Page text:
━━━━
Nvidia drivers 576.02 (better roll back!)

50A VHPWR connector. I am for the first time ever, pondering a thermal imaging camera and an electrical fire extinguisher.
I've been pretty happy with the P2 Pro camera I bought a few months ago - so many fun useful things you can do with it. And a water mist extinguisher might be a useful purchase too - can be used for most fires (including live electrical stuff) and as a bonus it doesn't destroy everything it touches.

Another option is to use a GPU that doesn't send a nonsensically high current through a badly-designed connector ;)
 
Ok a water extinguisher for an electrical fire is about as sensible as removing the hard shoulder from motorways.

If you have a better way of getting 5090 performance I'm all ears :p
 
Ok a water extinguisher for an electrical fire is about as sensible as removing the hard shoulder from motorways.

If you have a better way of getting 5090 performance I'm all ears :p
Not "water" but "water mist". Seriously, google it - they are a thing :)

And nope, sorry, I know of no way to get 5090 performance without taking your life in your hands with that godawful connector. It's never gonna be a problem for me personally, because (a) I don't want to spend that much on a card and (b) I don't want a space heater in my bedroom. The way I see it, I am already pushing the boat out pretty far with a 220 W card (which has the same connector btw, but with the lower power, the worst-case heating in the cable is down by more than factor of 7 wrt the 600 W case, so I probably wouldn't melt anything even if one wire took all of the current).
 
And nope, sorry, I know of no way to get 5090 performance without taking your life in your hands with that godawful connector.

There are two rows of pins, one for ground, one for +12V and failures are almost always due to major current imbalances between terminals on the +12V input (the card has a lot of ground connections through the slot so failures at the ground pins, which carry much less current in practice, are very rare). These current imbalances can in turn be traced back to defects/excess wear at the terminals, the crimp that attaches the terminals to the wires, or user error (too much stress placed on the connector, or failure to insert it fully). Use a known good cable, measure the current through each +12V wire to make sure it's relatively balanced, then leave the power cable/connector alone, and the odds of issues are negligible. A basic clamp ammeter is not an excessive expense for a bit of peace of mind when dealing with something as expensive as a 4090 or 5090.
━━━━
Aim of the exercise:
Reproduce the passage of the forum thread starting at "There are two" and ending at "4090 or 5090.".

Items from a data source
━━━━
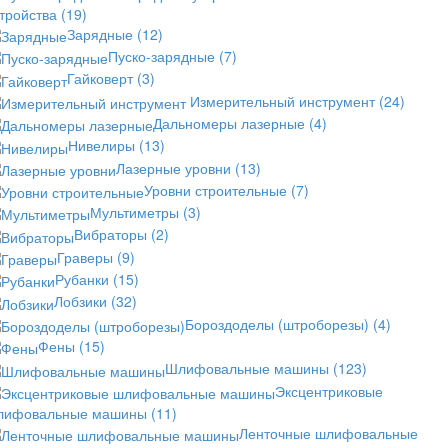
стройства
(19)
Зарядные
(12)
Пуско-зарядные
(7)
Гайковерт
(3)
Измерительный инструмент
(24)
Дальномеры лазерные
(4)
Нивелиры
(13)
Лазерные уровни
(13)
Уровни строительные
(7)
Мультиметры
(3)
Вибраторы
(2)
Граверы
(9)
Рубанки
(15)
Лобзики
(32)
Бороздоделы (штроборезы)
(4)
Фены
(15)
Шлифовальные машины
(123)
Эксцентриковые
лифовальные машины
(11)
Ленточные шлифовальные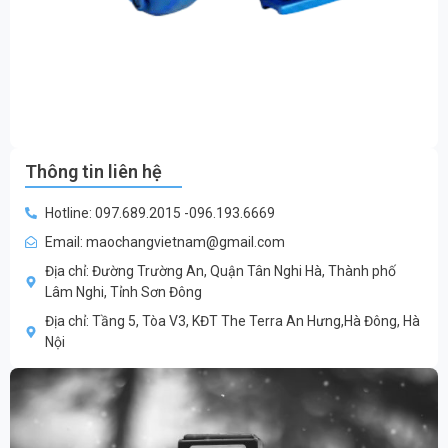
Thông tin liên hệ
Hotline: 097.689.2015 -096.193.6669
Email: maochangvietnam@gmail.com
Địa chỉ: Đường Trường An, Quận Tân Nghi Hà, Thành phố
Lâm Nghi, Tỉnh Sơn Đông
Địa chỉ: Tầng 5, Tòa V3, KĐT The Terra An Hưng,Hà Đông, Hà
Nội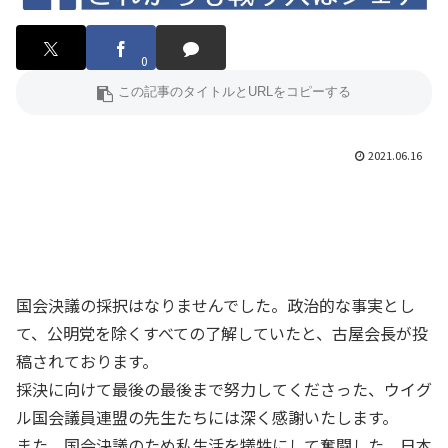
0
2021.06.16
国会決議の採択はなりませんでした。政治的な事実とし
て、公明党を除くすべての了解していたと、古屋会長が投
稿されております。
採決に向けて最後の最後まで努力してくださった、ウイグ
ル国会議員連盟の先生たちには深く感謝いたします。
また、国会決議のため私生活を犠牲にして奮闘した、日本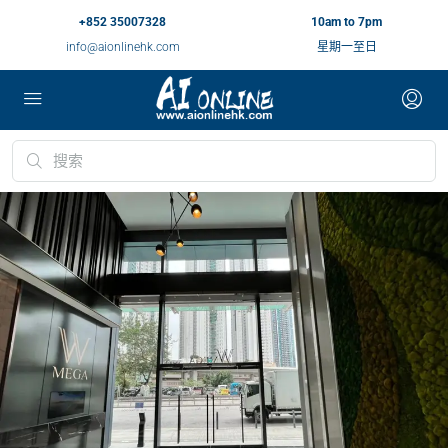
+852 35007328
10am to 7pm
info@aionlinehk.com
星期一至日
━━━━
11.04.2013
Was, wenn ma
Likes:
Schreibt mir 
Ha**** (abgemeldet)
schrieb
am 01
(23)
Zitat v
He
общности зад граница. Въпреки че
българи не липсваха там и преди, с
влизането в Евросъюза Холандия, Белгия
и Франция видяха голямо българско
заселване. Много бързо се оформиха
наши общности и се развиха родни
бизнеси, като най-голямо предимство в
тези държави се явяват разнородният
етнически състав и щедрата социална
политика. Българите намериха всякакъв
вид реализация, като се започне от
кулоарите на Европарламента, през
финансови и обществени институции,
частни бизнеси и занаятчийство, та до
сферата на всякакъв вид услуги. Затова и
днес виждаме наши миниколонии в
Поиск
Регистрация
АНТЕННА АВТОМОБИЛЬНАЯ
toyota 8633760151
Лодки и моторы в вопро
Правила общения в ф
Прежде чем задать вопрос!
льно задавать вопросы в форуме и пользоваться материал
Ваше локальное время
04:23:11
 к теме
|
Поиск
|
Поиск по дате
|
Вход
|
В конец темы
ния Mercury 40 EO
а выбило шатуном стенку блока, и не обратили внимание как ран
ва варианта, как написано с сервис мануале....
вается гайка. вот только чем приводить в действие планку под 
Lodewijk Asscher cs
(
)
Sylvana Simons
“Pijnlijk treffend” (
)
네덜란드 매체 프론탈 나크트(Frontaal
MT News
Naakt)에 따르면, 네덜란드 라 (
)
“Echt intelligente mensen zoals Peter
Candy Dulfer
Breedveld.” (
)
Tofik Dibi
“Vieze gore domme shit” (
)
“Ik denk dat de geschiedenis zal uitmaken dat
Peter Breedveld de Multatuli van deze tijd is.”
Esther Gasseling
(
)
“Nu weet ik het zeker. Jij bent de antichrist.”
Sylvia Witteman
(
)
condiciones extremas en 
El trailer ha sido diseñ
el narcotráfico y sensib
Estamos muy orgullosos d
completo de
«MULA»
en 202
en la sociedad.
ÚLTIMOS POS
━━━━
Reply to the task:
There are two rows of pins, one for ground, one for +12V and failures are almost always due to major current imbalances between terminals on the +12V input (the card has a lot of ground connections through the slot so failures at the ground pins, which carry much less current in practice, are very rare). These current imbalances can in turn be traced back to defects/excess wear at the terminals, the crimp that attaches the terminals to the wires, or user error (too much stress placed on the connector, or failure to insert it fully). Use a known good cable, measure the current through each +12V wire to make sure it's relatively balanced, then leave the power cable/connector alone, and the odds of issues are negligible. A basic clamp ammeter is not an excessive expense for a bit of peace of mind when dealing with something as expensive as a 4090 or 5090.